HARARE – The growing success of the foreign currency auctions to stabilise exchange rates and the consequent dramatic lowering of inflation expectations were reflected on the Zimbabwe Stock Exchange (ZSE) yesterday when it restarted trading following a five-week suspension.
When trading was suspended, the ZSE had seen a prolonged bull run as investors saw equities as a hedge against rising inflation.
But yesterday sober bears moved in although falls in prices were generally small, averaging close to 5 percent with a similar drop in total market value from $228 billion recorded on 26 June to $218 billion.
These modest falls are likely to be the result of actual lower inflation in the past few weeks and expectations that inflation levels will remain well below the June jumps.
Government had suspended trading activity after June 26 to investigate potential manipulations of prices. After finding that trading in purely local shares was not a problem, the ZSE was allowed to re-open.
However trading is still suspended in the three shares that are quoted on other exchanges, financial services giant Old Mutual, regional cement maker PPC, and seed producer Seed Co International.

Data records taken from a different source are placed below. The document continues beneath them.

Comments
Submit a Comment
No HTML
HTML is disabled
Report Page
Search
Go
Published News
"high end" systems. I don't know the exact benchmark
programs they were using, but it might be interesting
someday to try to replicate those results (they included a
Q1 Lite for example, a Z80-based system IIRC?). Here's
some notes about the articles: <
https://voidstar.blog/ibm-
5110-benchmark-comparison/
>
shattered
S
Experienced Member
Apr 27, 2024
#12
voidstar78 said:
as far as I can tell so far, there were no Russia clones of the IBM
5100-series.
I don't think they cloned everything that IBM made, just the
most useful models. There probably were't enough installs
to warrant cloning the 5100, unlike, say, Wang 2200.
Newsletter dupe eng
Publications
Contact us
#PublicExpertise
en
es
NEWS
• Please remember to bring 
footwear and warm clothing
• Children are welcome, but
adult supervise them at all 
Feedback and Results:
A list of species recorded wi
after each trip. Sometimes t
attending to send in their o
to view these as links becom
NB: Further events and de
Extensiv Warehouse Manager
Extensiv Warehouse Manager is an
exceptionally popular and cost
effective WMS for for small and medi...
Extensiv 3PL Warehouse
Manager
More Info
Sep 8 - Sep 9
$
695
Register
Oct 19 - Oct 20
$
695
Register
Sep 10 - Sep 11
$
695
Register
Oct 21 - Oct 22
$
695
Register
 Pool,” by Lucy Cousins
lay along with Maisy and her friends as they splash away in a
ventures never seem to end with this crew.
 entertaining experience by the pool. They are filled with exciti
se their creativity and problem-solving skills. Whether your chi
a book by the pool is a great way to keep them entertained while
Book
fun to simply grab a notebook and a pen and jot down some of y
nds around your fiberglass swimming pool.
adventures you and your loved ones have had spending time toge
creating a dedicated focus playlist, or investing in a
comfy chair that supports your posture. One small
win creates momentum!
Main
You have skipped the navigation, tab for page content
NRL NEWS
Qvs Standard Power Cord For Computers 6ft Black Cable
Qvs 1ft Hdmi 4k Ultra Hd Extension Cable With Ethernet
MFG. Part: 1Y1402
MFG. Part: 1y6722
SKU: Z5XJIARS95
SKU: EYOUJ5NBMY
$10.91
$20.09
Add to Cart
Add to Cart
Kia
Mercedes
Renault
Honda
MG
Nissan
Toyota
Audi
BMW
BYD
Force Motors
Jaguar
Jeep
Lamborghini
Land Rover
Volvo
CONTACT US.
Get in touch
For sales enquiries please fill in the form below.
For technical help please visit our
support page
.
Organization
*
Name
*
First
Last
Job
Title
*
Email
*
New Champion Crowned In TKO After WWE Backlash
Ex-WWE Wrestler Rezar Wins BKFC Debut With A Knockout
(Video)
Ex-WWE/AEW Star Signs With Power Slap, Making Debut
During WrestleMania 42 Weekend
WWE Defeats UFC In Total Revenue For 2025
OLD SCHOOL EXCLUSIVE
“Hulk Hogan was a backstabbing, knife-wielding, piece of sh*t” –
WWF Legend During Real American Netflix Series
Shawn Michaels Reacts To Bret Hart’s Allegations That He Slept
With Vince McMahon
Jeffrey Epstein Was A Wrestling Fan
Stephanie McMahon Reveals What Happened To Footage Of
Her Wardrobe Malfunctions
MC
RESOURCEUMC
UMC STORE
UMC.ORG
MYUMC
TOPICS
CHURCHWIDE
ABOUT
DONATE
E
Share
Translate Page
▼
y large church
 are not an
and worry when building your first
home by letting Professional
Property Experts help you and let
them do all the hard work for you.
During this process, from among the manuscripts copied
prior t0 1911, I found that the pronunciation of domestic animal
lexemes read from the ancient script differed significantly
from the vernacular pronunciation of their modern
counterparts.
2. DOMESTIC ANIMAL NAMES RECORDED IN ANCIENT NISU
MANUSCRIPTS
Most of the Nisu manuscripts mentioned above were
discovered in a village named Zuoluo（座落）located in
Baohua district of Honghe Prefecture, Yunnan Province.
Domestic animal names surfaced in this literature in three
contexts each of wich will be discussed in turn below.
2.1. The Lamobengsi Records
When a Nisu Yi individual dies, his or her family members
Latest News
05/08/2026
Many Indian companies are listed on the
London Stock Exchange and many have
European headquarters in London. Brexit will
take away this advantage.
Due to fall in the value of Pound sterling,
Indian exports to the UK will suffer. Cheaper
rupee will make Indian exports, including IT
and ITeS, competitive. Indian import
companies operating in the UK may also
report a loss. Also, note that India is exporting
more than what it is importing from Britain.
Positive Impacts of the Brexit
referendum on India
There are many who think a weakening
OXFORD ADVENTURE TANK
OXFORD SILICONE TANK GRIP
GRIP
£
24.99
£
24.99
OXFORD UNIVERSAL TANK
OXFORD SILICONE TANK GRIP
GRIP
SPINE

There have been allegations that the price comparisons of the three across exchanges have led to price manipulations by buyers and that the price comparisons have been severely misinterpreted as a virtual exchange rate.
By close of Monday trades, all indicators were in the negative as stocks across the board fell in price, mostly modestly.
The primary indicator, the ZSE All Share Index shed four percent to settle at 1 708 points, while the ZSE Top 10 eased five percent to 1 163 points as the market’s heavy cap counters were brought into line with currency economic expectations.
The ZSE Top 15 reduced by 75 points to close at 1 337 points. At 3 213 points, the Medium Cap was 89 points less. The Small Cap went down four percent to close at 5 313 points.
Weighing down the market were Powerspeed that lost 20 percent to $1,16. Padenga lost 19 percent to $11,05 and MedTech lost the same percentage to 9,5 cents. TSL eased 17 percent to $3,40 while Mashonaland Holdings wrapped the top five fallers with a 16 percent decline to 60 cents
Only Bindura and ZB Financial Holdings traded up to close at $3,93 and $11,35 in that order.
At $2,9 million, foreign sales outpaced the $57 909 foreign buys. Total turnover amounted to $10,246 million.
At the top of the trading drivers were diversified industrial conglomerate Innscor at $2,369 million, Delta at $1,668 million and Bindura at $1,367 million. Padenga, at $770 185, and Seed Co at $749 050 made up the rest of the trading top five.